Note: There is a temporary exemption in place of which allows you 12 months from 1 January 2021 to appoint an NCP that resides and operates in the UK.

5. ISCR Submission

  • Submission of all the UK (including Northern Ireland) ICSRs (serious and non-serious) and serious ICSRs from other countries
  • Submission via new MHRA gateway or/ICSR Submissions portal
  • For products placed on the market in Northern Ireland you will need to continue to submit ICSRs according to  theEU requirements to the Eudravigilance database including all serious reports from the UK and other countries and non-serious reports that occur in the EEA or in Northern Ireland
  • In general, submission of historical data will not be required but the MHRA may request this where it is needed for assessment purposes

6. Signal/PSA and Outcomes Implementation

  • MAH is obliged to notify the MHRA of signals arising from any data source.

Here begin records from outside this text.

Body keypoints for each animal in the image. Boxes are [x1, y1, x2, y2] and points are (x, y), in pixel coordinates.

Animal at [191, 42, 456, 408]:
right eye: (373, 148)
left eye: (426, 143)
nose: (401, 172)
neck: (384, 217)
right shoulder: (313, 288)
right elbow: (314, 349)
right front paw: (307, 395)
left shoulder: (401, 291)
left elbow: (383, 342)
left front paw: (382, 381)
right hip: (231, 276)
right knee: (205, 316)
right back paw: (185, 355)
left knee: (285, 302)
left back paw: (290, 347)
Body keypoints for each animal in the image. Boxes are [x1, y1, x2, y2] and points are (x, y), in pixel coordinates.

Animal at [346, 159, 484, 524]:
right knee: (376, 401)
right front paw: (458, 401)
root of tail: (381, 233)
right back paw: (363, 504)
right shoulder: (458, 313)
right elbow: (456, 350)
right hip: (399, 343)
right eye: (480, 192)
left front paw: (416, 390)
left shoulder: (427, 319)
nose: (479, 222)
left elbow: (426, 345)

This also includes standalone signal notifications submitted by you to the EMA that are relevant to your products as well as signals raised by the EMA.
  • The MHRA will not require you to conduct signal detection against their own database
  • You are obliged to notify the MHRA of emerging safety issues within 3 working days after establishing that a signal or a safety issue from any source meets the definition of an emerging safety issue

7. PSA and Outcomes Implementation

  • Post-authorisation obligations - including specific obligations, Annex II conditions, additional pharmacovigilance activities in the RMP (MEA), legally binding measures (LEG) or recommendations - in place on 1 January 2021 will remain in place.
  • For converted EU MAs you can use the current application forms for PAMs and submit the information to the MHRA as a post-authorisation commitment, following the same principles for submission as for variations in the CAPs conversion guidance.
  • Where data relating to a PAM was submitted before 1 January 2021, but the assessment was not concluded MHRA will conclude the assessment where appropriate. 

8. PSURs

  • The MHRA will continue to accept EU versions of the PSUR, but where the MHRA has made a specific request for information or where there is UK-specific information relevant to the benefit/ risk assessment this should be included in a specific annex.
  • PSURs for actives authorised via a EU MA (CAP) which will apply directly in Northern Ireland need only be submitted to the EU PSUR repository.
  • Where the product is authorised for sale and supply in Northern Ireland, you should additionally submit your PSUR in line with EU requirements to the EMA via the EU PSUR repository.
  • MHRA may develop our own submission requirements and develop a list of UK reference dates, but until this happens the EU reference date (EURD) list should be followed and PSURs
  • PSUR should be submitted to the MHRA system.
  • There is a fee of £890 payable for the assessment of PSURs for actives/ combinations currently listed on the EURD and reduced £445 for each PSUR where more than one PSUR is involved in the procedure.   

9. RMPs

  • The MHRA will continue to accept EU versions of the RMP
  • Additionally, requested information should be added  in a specific annex
  • For CAPs, the currently approved version of the RMP should be included in the initiating sequence as part of the conversion process. 

10. PASS

  • For PASS, where the study is a condition of the UK MA, prior to the start of the study the draft protocol should be submitted to the MHRA and will be assessed in line with usual practices.
  • Where the MA applies in Northern Ireland the draft study protocol should also be submitted to the Pharmacovigilance Risk Assessment Committee (unless the study is only to be conducted in the UK at the request of the MHRA).
  • You should submit the final study report (and abstract of study results) to the MHRA
  • Where the MA applies in Northern Ireland the study report should also be submitted to the Pharmacovigilance Risk Assessment Committee (unless the study was only conducted in the UK).

Hope provided above summary was beneficial for you in an understanding of all changes applicable to the UK MA after Brexit. In case you miss the MHRA webinars on the same topic, you could easily find a recorded version on YouTube.